The current Medical Examiner's Office has been located on the campus of the University of North Carolina in Chapel Hill for 40 years, and the laboratory has been in downtown Raleigh for the same amount of time. The two are now being combined in a 222,000-square-foot facility in west Raleigh.

"We outgrew our facility at least 15 years ago," said Chief Medical Examiner Debi Radisch of the facility in Chapel Hill.

Gov. Bev Perdue joined state Health and Human Services Secretary Al Delia at the ceremony at 2 p.m. Monday to officially open the building, which is located off Blue Ridge Road in Raleigh.

"The work that goes on here, although none of us think about it, is so critically important to the day-to-day lives of North Carolinians," Perdue said.

While the state medical examiner handles 2,200 cases per year, the current facility only has two examination tables, meaning pathologists have to wait for someone to finish before they can perform an autopsy.

"You're basically waiting to do an autopsy all day," Radisch said.

The new building has six tables, which Radisch says will allow her staff to be more efficient.

"We would hope that we would be performing four autopsies at the same time," Radisch said.

The new facility also has cameras for observation and teaching, as well as a high-tech X-ray machine.

"It can do a full-body x-ray if that's what we want in about 13 seconds," Radisch said.

Refrigerated storage areas that can hold up to 100 bodies are in the facility, which could be necessary in the case of mass casualties.

"That wasn't anything people were thinking about 40 years ago, but everybody's thinking about it now," Radisch said.

In its current space, the state medical examiner has not been able to get national accreditation. They hope the new facility will help them meet those standards.

"The current facility doesn't meet current day standards because its almost 40 years old," Radisch said. "Things people didn't think about 40 years ago are very important these days."

The State Laboratory of Public Health is currently located in the Bath Building in downtown Raleigh, which opened in 1973. The current building has neither have the space nor the equipment to meet the state's needs.
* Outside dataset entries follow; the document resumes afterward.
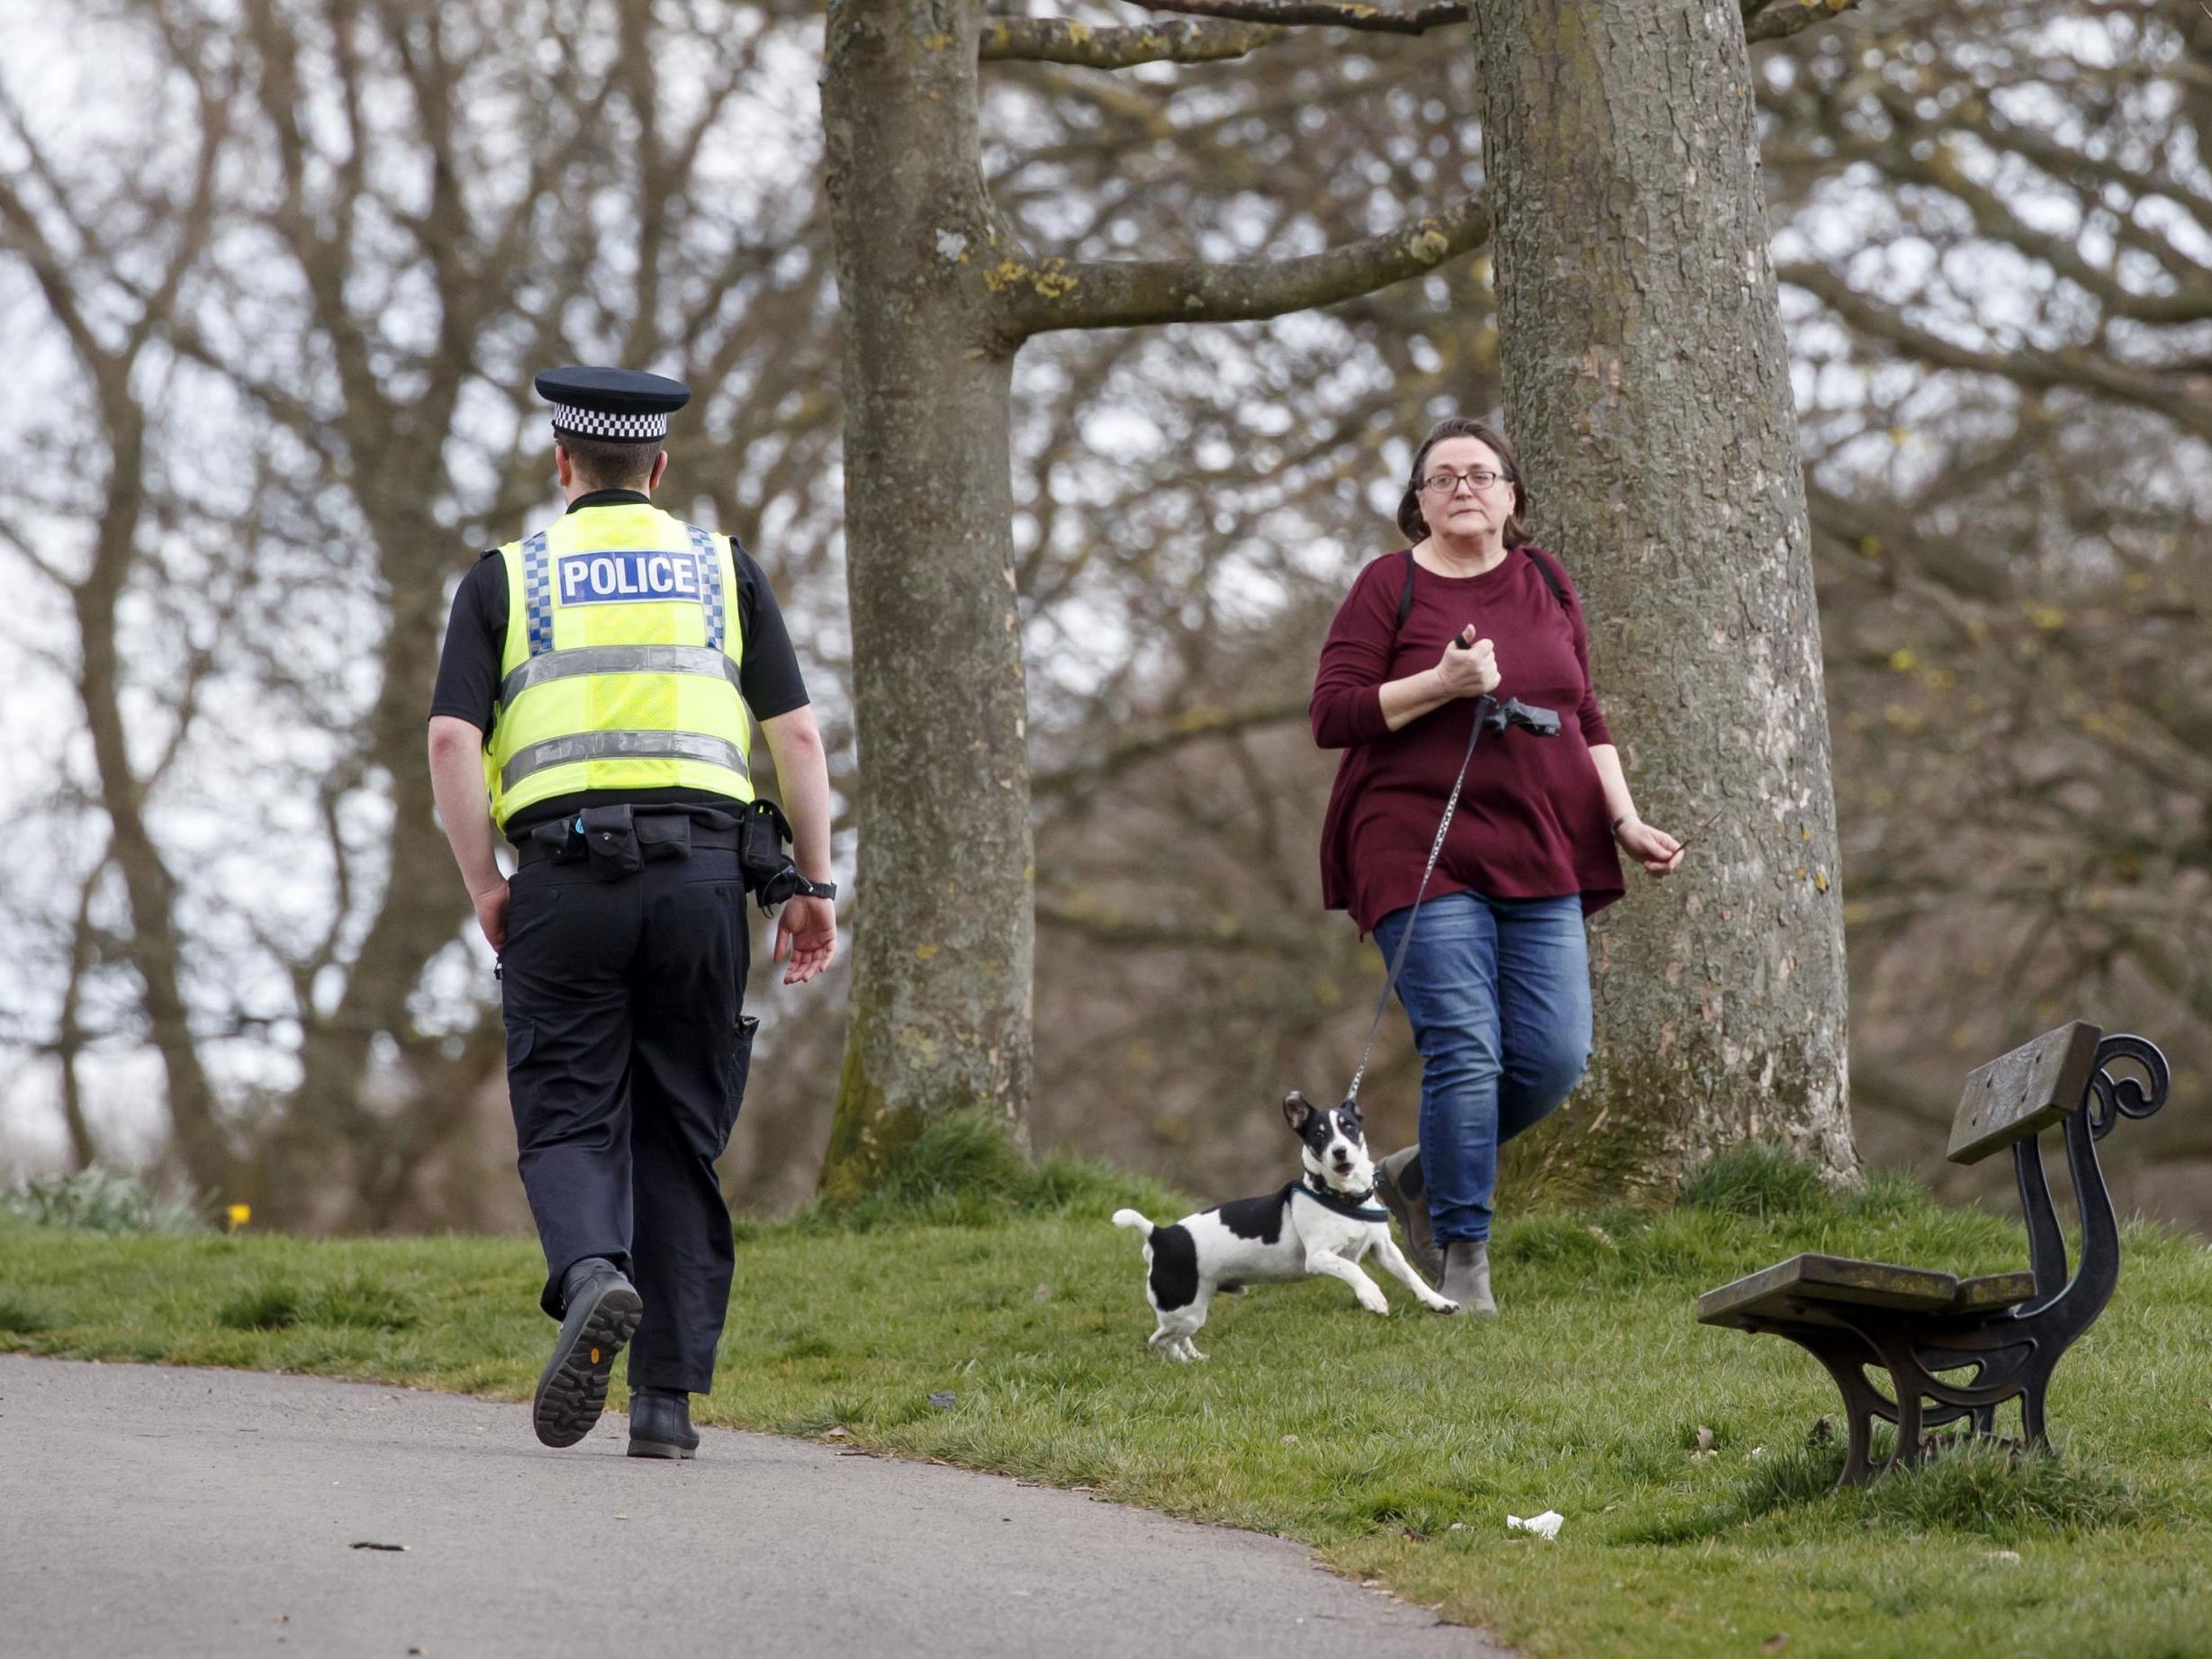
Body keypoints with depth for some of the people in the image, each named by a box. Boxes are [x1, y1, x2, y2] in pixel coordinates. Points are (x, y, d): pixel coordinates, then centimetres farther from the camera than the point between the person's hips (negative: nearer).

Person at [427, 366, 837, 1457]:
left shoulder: (506, 578, 10)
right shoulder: (723, 570, 14)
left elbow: (452, 740, -3)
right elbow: (796, 733, 6)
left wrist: (483, 887, 5)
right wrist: (813, 887, 9)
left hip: (565, 877, -1)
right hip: (702, 874, 1)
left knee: (569, 1122, 2)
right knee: (679, 1140, 9)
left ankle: (592, 1278, -30)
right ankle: (667, 1397, 6)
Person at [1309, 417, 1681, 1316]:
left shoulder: (1547, 583, 14)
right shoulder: (1390, 586, 1)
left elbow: (1585, 720, 20)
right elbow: (1332, 715, -6)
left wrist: (1625, 821, 9)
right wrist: (1441, 684, -17)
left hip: (1540, 855, 5)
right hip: (1423, 858, -5)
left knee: (1554, 1056, -3)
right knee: (1465, 1049, -12)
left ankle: (1423, 1175, 21)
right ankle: (1464, 1256, -1)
The State Laboratory of Public Health performs newborn tests on every baby born in a North Carolina hospital, as well working as a regional training site for the Centers for Disease Control and Prevention.

The new public health lab will conduct tests for things such as E. Coli and West Nile Virus, perform newborn genetic screenings and give HIV tests. 

Unlike the former lab, the new lab will meet national standards for handling threats such as bioterrorism or major chemical spills. 

The new facility is expected to house 270 employees. They will move into new building beginning in late October, and all employees are expected to be in the new facility by early 2013.